La struttura dell’incontro alterna riflessione e lettura, dando vita a un dialogo continuo tra testo e interpretazione. In questo modo, la narrazione non resta oggetto di analisi, ma torna a essere esperienza viva, capace di coinvolgere il pubblico anche sul piano emotivo.

Come sottolinea l’editore, «riproporre oggi Deledda significa riportare al centro una letteratura che non offre risposte, ma costringe a interrogarsi sulla coscienza e sulla responsabilità individuale».

Un appuntamento nel segno della memoria e dell’attualità

Inserita nel calendario delle celebrazioni per il centenario del Nobel, la presentazione rappresenta un’occasione per riscoprire una voce fondamentale della letteratura italiana ed europea.

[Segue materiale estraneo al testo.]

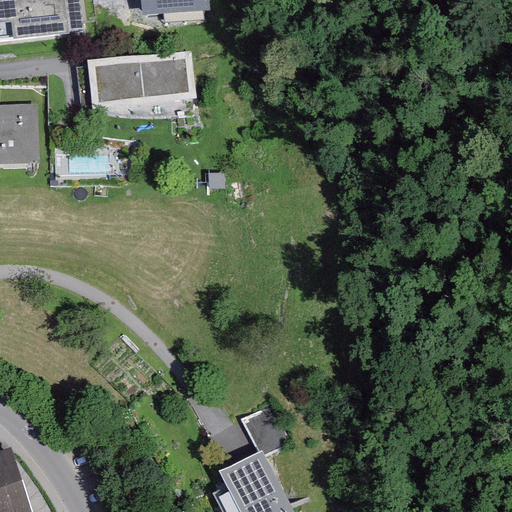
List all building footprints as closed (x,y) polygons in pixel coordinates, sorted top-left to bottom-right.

L’opera di Deledda, pur radicata in un contesto storico e geografico preciso, continua infatti a parlare al presente, offrendo una riflessione universale sulla condizione umana.

L’Autrice

Grazia Deledda, insignita del Premio Nobel per la Letteratura nel 1926, è una delle figure più rilevanti della narrativa italiana tra Otto e Novecento. La sua opera, profondamente legata alla cultura sarda, si distingue per la capacità di indagare i conflitti morali e psicologici dell’individuo, raggiungendo una dimensione di respiro universale.